-- Task statement --
Exactly the lines from the line containing "0 Mubadala Citi DC Open 2026" through the final line of the entries below must be returned, and only those, without pictures.

==================================================

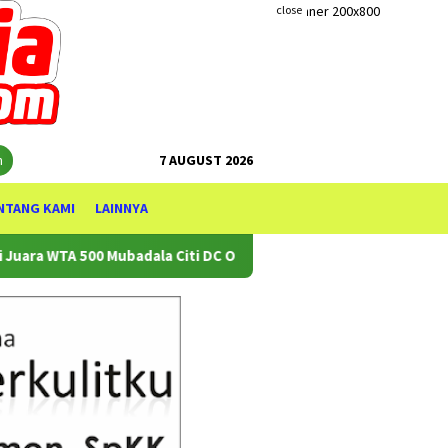
close
h
7 AUGUST 2026
NTANG KAMI
LAINNYA
0 Mubadala Citi DC Open 2026
NUSWANTARA TENNIS CUP 2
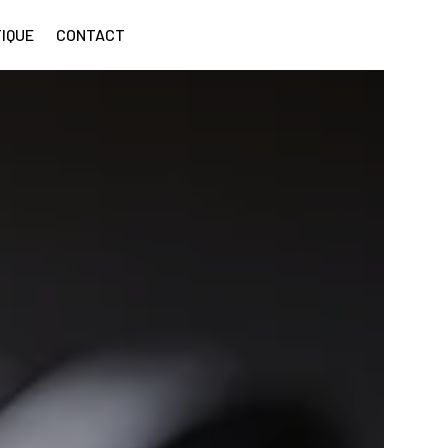
IQUE
CONTACT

==================================================

-- Exercise answer --
0 Mubadala Citi DC Open 2026
NUSWANTARA TENNIS CUP 2
IQUE
CONTACT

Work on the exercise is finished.